Dendreon Corporation (Nasdaq: DNDN) today announced it has signed a lease agreement with Majestic Realty Co. to build a 160,000 square-foot manufacturing facility in Union City, Ga., where it expects to manufacture PROVENGE(R) (sipuleucel-T) for patients with advanced prostate cancer. The state of Georgia will be hosting a ribbon-cutting ceremony on September 30.

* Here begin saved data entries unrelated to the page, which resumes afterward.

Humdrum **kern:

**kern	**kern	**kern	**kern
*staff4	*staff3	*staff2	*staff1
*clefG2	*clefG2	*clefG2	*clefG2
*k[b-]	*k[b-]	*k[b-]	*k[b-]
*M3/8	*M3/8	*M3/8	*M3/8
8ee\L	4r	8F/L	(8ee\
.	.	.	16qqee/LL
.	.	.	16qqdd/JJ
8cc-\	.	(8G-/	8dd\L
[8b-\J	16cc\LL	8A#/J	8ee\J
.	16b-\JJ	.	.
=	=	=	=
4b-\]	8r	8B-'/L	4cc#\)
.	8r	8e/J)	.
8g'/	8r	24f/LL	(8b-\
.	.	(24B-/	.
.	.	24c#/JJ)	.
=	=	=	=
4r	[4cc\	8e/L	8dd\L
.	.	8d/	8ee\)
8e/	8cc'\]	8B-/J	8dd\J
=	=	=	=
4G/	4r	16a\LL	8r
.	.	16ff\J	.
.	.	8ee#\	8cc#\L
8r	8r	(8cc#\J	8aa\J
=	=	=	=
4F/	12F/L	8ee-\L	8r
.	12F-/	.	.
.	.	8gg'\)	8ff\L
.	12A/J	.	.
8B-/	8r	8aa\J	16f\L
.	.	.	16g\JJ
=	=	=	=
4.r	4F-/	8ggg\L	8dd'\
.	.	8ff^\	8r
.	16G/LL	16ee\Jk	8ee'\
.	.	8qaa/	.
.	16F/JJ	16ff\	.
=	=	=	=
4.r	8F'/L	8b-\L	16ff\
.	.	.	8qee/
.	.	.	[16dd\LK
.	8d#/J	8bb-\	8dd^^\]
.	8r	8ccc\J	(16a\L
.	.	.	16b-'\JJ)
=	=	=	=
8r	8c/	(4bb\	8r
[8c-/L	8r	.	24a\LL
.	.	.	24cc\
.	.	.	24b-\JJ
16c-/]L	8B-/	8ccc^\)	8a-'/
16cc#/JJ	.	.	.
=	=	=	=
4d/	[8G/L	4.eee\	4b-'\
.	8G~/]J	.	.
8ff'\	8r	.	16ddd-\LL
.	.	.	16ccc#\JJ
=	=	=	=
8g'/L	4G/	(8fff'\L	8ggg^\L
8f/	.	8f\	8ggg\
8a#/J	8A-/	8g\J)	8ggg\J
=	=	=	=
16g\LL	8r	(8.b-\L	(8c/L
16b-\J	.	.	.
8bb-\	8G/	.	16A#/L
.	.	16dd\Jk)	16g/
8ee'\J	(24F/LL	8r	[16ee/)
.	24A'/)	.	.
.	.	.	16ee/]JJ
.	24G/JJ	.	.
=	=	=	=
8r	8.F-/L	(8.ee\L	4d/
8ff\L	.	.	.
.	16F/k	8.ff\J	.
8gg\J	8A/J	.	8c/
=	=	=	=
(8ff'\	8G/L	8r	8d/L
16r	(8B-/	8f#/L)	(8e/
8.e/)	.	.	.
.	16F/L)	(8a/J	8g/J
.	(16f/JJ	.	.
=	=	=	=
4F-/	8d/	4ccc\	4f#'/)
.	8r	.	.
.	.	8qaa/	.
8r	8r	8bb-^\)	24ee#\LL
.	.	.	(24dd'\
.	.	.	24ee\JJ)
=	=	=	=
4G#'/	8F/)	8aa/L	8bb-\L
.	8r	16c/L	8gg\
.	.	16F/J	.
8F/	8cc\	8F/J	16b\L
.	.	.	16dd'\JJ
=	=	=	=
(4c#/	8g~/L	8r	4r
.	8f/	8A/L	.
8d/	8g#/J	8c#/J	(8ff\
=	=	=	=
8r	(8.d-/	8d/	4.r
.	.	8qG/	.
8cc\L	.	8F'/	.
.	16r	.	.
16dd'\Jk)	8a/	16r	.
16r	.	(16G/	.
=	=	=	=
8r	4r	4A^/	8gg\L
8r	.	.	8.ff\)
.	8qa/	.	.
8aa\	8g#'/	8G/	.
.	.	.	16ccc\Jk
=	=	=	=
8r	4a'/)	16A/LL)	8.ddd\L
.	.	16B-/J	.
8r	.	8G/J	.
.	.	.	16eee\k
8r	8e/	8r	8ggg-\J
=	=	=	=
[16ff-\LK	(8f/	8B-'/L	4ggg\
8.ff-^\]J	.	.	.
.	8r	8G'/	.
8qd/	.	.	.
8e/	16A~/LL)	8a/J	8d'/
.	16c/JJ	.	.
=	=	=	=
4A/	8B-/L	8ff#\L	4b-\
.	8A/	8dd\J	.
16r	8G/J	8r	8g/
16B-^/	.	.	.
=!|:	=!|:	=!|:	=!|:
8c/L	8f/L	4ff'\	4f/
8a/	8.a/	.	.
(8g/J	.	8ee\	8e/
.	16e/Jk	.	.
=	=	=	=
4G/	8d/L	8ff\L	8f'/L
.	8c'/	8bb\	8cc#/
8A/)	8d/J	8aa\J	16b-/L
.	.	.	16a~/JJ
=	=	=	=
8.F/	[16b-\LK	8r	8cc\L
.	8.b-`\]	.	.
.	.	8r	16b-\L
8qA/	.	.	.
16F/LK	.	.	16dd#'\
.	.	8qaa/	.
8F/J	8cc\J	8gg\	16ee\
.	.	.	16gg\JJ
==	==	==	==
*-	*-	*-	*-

If approved by the U.S. Food and Drug Administration (FDA), Dendreon would launch PROVENGE from its existing facility in Morris Plains, N.J. and would then ramp up additional manufacturing capacity of PROVENGE at its other facilities under development in Union City and Seal Beach, Calif. once they are completed. The Company expects to disclose more details relating to its manufacturing facilities at an upcoming analyst day in New York City.
"We are pleased to announce that we are expanding our manufacturing capacity with the addition of two new facilities in Atlanta and Los Angeles," said Mitchell H. Gold, M.D., president and chief executive officer of Dendreon. "We have particularly enjoyed partnering with the state of Georgia, Fulton County officials and the local community during this process and are grateful for their partnership and support as we prepare to commercialize PROVENGE to help the many patients with advanced prostate cancer who currently have few appealing treatment options."
"Hosting the 2009 BIO International Convention in May introduced biotechnology companies like Dendreon to Georgia's business assets," said Sonny Perdue, Governor of the State of Georgia. "Our state's world-class healthcare institutions and hospitals enable companies like Dendreon to conduct clinical research and engage in product development while benefiting from the vast scientific resources that Georgia has to offer."
PROVENGE is Dendreon's investigational product candidate for men with advanced prostate cancer and may represent the first in a new class of active cellular immunotherapies (ACIs) specifically designed to engage the patient's own immune system against cancer. PROVENGE and other ACIs are uniquely designed to use live human cells to engage the patient's own immune system with the goal of eliciting a specific long-lasting response against cancer. Dendreon recently announced that the pivotal Phase 3 IMPACT (IMmunotherapy for Prostate AdenoCarcinoma Treatment) study of PROVENGE in men with advanced prostate cancer met its primary endpoint of improving overall survival compared to a placebo control. The Company expects to complete its Biologics License Application (BLA) with the FDA in the fourth quarter of 2009.